# Hello



## Ami-TT (Feb 13, 2009)

Hello Everyone im Amit and i live in Newbury, Berkshire, work in Basingstoke and London.

I am a TT owner and come over from TT-Talk where have been living for the past 10 or so months.

Hope this can be my new home.

I have had my TT for 10 months now and still puts a big grin on my face.

So to start some conversation.. In a few weeks time me and my close family friends will be going on a Top Gear style cruise through wales - picked some wicked roads. Cars include TT, 3 series, Ferrari, Leon, Cooper S, RX7 Effinity...All (most) are black all look the part cannot wait!!..altho the RX97 has around 370bhp - powerful motor...i dont see it lasting the fuel competition when i set the rules hahah!!!

In the process of adding some exterior lighting mods to my car! I will post some pics when complete 

Ami


----------



## qooqiiu (Oct 12, 2007)

How come you made the move over to here?


----------



## jammyd (Oct 11, 2008)

Hey Ami, Welcome to the best TT forum, love to see what mods you have done to the car,


----------



## Wild Woods (Feb 25, 2008)

Hi There.

Not using TT-talk any more?


----------



## Wallsendmag (Feb 12, 2004)

Welcome to the forum


----------



## Ami-TT (Feb 13, 2009)

I left on my own accord, I wassnt happy about certain things and in the end i found my self getting upset where i just wanted to talk about cars, my mods..and wanted advise...

I don't want to start rummors about why i left and who started what, fact of the matter is i am here now and want a fresh start..make new friends and contribute in my own way ...maby with some good banter who knows!!


----------



## Ami-TT (Feb 13, 2009)

Wild Woods said:


> Hi There.
> 
> Not using TT-talk any more?


Hey buddy good to see a familiar face, yeh got board of the politics in the end and being at the receiving end...for buying items for the motor...i was a loyal member...tho...for what ever that counts for....dont need that kinda shizzle uno i can buy what i want from where i ever i want  and dont need the founder on my back about it...lifes to short.


----------



## malstt (Apr 18, 2007)

Welcome to the forum 8)


----------



## kmpowell (May 6, 2002)

Welcome 

Nice car (is that Luxor inside?), get some details in the 'Garage' that you'll find at the top of the page!

P.S. nice house! 8)


----------



## Ami-TT (Feb 13, 2009)

kmpowell said:


> Welcome
> 
> Nice car (is that Luxor inside?), get some details in the 'Garage' that you'll find at the top of the page!
> 
> P.S. nice house! 8)


Hello,

Thanks!

yep luxor beige fine nappa leather interior with black headlining - didn't have the extended leather because i preferred the offset of black against the luxor beige. Cheers for the pointer i will check it out


----------



## Wallsendmag (Feb 12, 2004)

Nice choice I have extended leather in Black :wink:


----------



## Ami-TT (Feb 13, 2009)

wallsendmag said:


> Nice choice I have extended leather in Black :wink:


Good combo imho


----------



## amiTT (Jul 24, 2007)

Hey Amit,

welcome to the forum... nice to see another Amit on here, i thought I was the only one :lol:

Nice motor  but then I would say that, my MK1 was black with RS4s too


----------

- - -

INSTRUCTIONS TO FOLLOW. From the thread above, pull out the passage from "Hello Everyone im" to "the rules hahah!!!" word for word.

Stored data

- - -

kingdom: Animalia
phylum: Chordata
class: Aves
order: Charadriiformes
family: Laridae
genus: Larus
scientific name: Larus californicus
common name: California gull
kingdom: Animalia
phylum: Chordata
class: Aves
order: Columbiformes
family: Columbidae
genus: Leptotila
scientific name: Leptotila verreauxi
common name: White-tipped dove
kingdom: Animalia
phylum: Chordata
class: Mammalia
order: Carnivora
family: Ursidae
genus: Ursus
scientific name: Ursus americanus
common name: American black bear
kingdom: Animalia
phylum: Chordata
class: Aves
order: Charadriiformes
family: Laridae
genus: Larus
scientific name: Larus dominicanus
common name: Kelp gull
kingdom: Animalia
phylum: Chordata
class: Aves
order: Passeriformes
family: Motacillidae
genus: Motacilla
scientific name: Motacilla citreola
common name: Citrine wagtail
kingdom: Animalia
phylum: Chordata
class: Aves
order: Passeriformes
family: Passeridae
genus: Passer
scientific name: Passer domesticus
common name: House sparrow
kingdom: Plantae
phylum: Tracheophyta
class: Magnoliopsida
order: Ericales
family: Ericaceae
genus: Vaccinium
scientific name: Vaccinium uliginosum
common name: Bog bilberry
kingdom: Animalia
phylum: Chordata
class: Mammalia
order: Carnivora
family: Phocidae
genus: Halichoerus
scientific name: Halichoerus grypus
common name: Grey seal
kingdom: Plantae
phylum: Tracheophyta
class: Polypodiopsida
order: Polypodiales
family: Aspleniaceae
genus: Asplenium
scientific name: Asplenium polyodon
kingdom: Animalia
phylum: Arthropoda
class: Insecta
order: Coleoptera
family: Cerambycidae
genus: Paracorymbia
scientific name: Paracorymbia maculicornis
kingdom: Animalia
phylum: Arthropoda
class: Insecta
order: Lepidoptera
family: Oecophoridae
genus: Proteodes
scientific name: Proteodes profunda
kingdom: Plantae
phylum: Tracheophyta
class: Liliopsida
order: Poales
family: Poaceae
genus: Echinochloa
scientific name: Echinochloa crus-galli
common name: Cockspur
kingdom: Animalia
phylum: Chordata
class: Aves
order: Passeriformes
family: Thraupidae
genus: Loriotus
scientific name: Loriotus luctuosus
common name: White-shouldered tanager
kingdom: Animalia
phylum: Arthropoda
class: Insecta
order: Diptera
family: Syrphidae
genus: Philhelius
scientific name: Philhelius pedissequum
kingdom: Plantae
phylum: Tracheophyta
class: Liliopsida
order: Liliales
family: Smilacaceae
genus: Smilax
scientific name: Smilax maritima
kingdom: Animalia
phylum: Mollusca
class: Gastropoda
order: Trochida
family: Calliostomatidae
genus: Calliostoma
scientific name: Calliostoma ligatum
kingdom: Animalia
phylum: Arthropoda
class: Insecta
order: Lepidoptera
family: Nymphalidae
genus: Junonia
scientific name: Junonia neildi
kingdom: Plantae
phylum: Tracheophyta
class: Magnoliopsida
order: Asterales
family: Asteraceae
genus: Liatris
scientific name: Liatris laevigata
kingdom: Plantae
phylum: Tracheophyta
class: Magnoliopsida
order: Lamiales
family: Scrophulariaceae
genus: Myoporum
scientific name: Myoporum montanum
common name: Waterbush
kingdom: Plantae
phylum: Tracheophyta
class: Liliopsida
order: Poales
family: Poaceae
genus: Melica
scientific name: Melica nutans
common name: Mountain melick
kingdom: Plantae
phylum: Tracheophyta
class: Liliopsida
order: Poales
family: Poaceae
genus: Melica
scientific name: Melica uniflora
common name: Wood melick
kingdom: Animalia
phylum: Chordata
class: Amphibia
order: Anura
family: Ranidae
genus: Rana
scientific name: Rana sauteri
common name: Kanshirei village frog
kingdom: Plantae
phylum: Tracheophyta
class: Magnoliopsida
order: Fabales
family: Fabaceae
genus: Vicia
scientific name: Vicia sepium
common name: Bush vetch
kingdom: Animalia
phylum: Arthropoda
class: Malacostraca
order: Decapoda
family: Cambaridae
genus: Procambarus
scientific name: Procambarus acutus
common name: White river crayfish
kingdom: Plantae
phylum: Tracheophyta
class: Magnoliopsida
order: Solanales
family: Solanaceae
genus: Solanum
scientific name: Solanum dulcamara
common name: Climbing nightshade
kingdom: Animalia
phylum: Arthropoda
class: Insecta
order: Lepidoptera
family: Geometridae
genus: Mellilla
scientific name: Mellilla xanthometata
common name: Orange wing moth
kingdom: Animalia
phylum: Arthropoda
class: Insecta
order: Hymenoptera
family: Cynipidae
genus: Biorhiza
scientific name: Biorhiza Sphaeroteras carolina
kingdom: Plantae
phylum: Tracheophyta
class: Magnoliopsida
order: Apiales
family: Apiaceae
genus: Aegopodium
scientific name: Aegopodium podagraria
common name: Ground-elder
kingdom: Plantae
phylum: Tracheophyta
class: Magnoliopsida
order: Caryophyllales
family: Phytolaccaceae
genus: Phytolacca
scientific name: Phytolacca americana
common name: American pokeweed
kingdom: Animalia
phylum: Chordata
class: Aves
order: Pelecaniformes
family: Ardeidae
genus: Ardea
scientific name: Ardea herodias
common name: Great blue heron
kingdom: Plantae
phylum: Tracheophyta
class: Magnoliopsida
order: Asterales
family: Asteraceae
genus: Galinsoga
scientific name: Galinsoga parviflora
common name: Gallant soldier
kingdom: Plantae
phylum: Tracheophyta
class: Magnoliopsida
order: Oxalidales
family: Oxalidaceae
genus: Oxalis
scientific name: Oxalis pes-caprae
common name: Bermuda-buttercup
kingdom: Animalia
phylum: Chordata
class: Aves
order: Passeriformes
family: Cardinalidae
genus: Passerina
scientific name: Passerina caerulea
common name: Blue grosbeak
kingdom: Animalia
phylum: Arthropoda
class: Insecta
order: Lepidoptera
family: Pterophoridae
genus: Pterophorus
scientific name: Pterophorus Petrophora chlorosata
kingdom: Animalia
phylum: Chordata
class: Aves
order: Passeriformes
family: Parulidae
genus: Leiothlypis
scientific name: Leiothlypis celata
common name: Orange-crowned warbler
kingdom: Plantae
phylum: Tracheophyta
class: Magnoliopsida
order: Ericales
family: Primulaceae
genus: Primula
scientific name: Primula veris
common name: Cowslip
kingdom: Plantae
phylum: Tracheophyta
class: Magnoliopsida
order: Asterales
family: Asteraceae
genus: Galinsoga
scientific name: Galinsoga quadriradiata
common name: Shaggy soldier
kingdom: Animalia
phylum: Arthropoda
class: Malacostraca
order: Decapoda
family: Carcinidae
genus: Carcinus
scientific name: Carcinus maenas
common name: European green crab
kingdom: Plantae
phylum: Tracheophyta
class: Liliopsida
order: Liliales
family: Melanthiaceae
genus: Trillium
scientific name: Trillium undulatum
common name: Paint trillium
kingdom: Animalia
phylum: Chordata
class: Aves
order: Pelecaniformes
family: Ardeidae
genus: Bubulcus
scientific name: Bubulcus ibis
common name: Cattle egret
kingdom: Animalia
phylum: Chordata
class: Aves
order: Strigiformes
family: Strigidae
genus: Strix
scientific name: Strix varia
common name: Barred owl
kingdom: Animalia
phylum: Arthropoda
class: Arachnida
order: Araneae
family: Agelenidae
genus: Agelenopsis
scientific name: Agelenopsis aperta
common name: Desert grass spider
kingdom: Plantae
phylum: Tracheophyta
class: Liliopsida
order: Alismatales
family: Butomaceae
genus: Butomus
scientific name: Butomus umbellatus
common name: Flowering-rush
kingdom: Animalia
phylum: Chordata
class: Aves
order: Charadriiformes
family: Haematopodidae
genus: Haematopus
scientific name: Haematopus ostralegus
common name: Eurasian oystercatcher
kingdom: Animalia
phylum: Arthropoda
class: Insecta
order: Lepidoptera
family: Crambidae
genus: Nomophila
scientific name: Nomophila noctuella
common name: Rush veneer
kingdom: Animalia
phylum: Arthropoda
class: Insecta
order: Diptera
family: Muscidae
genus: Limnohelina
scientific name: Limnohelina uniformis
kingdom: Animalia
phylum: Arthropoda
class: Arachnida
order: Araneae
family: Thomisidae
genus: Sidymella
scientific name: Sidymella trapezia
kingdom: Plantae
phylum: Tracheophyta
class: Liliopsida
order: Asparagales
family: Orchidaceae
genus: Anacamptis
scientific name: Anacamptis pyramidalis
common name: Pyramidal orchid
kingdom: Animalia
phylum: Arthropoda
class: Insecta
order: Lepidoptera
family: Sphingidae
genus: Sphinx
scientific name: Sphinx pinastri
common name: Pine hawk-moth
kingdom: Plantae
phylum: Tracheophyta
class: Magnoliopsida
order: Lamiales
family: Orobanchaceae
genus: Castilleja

- - -

RESPONSE TO THIS EXERCISE.
Hello Everyone im Amit and i live in Newbury, Berkshire, work in Basingstoke and London.

I am a TT owner and come over from TT-Talk where have been living for the past 10 or so months.

Hope this can be my new home.

I have had my TT for 10 months now and still puts a big grin on my face.

So to start some conversation.. In a few weeks time me and my close family friends will be going on a Top Gear style cruise through wales - picked some wicked roads. Cars include TT, 3 series, Ferrari, Leon, Cooper S, RX7 Effinity...All (most) are black all look the part cannot wait!!..altho the RX97 has around 370bhp - powerful motor...i dont see it lasting the fuel competition when i set the rules hahah!!!